**Task 1:** Copy the listing word for word, starting with the line that contains "I vantaggi per" and going on through the final line of the listing.

**Extract provided:**
Aleppo for Mosul – Was it the Russian-American Deal?

I confess that when it comes to the politics and conflicts of the Middle East, I am a firm believer in conspiracy theories. This is not due to a penchant for rash or unfounded judgments. It is a product of experience. Conspiracies have played a major role in our region’s history and continue to do so, with calamitous consequences for its inhabitants and the stability and integrity of their countries.

A case in point would seem to be the situation unfolding in Aleppo, where some two hundred thousand people suffer in desperate conditions in the besieged eastern part of the city, apparently abandoned to its fate by the international community – the self-styled ‘Friends of Syria’ included.

**Records provided:**
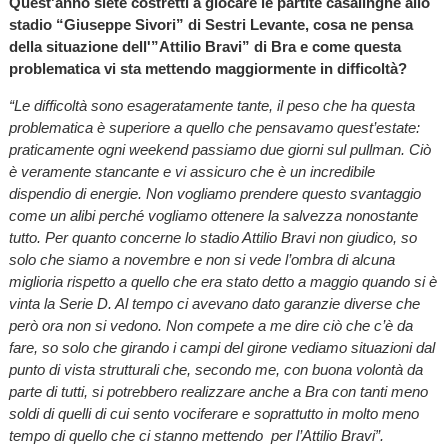
Quest'anno siete costretti a giocare le partite casalinghe allo
stadio “Giuseppe Sivori” di Sestri Levante, cosa ne pensa
della situazione dell'”Attilio Bravi” di Bra e come questa
problematica vi sta mettendo maggiormente in difficoltà?
“Le difficoltà sono esageratamente tante, il peso che ha questa
problematica è superiore a quello che pensavamo quest’estate:
praticamente ogni weekend passiamo due giorni sul pullman. Ciò
è veramente stancante e vi assicuro che è un incredibile
dispendio di energie. Non vogliamo prendere questo svantaggio
come un alibi perché vogliamo ottenere la salvezza nonostante
tutto. Per quanto concerne lo stadio Attilio Bravi non giudico, so
solo che siamo a novembre e non si vede l’ombra di alcuna
miglioria rispetto a quello che era stato detto a maggio quando si è
vinta la Serie D. Al tempo ci avevano dato garanzie diverse che
però ora non si vedono. Non compete a me dire ciò che c’è da
fare, so solo che girando i campi del girone vediamo situazioni dal
punto di vista strutturali che, secondo me, con buona volontà da
parte di tutti, si potrebbero realizzare anche a Bra con tanti meno
soldi di quelli di cui sento vociferare e soprattutto in molto meno
tempo di quello che ci stanno mettendo per l’Attilio Bravi”.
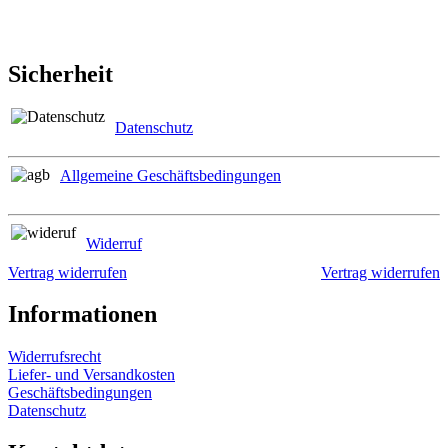
Sicherheit
Datenschutz
Allgemeine Geschäftsbedingungen
Widerruf
Vertrag widerrufen
Vertrag widerrufen
Informationen
Widerrufsrecht
Liefer- und Versandkosten
Geschäftsbedingungen
Datenschutz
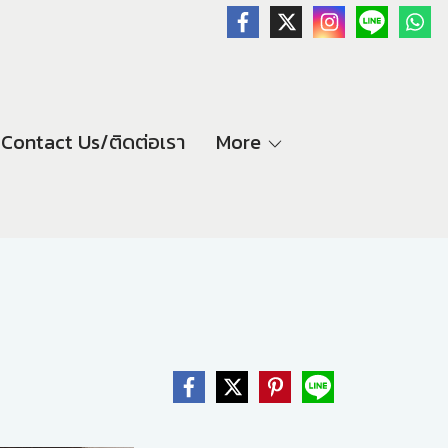
Contact Us/ติดต่อเรา
More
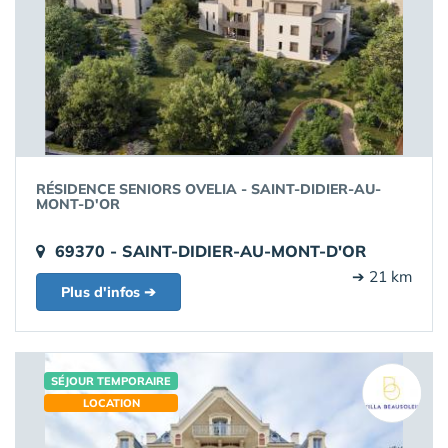
RÉSIDENCE SENIORS OVELIA - SAINT-DIDIER-AU-
MONT-D'OR
69370 - SAINT-DIDIER-AU-MONT-D'OR
➔ 21 km
Plus d'infos ➔
SÉJOUR TEMPORAIRE
LOCATION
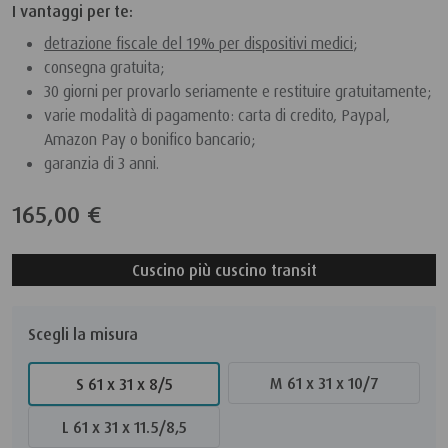
I vantaggi per te:
detrazione fiscale del 19% per dispositivi medici
;
consegna gratuita;
30 giorni per provarlo seriamente e restituire gratuitamente;
varie modalità di pagamento: carta di credito, Paypal,
Amazon Pay o bonifico bancario;
garanzia di 3 anni.
165,00 €
Cuscino più cuscino transit
Scegli la misura
M 61 x 31 x 10/7
S 61 x 31 x 8/5
L 61 x 31 x 11.5/8,5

**Task 2:** Translate this sentence from the article on Aleppo and Mosul into Spanish: "This is not due to a penchant for rash or unfounded judgments."

**Response 1:**
I vantaggi per te:
detrazione fiscale del 19% per dispositivi medici
;
consegna gratuita;
30 giorni per provarlo seriamente e restituire gratuitamente;
varie modalità di pagamento: carta di credito, Paypal,
Amazon Pay o bonifico bancario;
garanzia di 3 anni.
165,00 €
Cuscino più cuscino transit
Scegli la misura
M 61 x 31 x 10/7
S 61 x 31 x 8/5
L 61 x 31 x 11.5/8,5

**Response 2:** Esto no se debe a una inclinación por los juicios precipitados o infundados.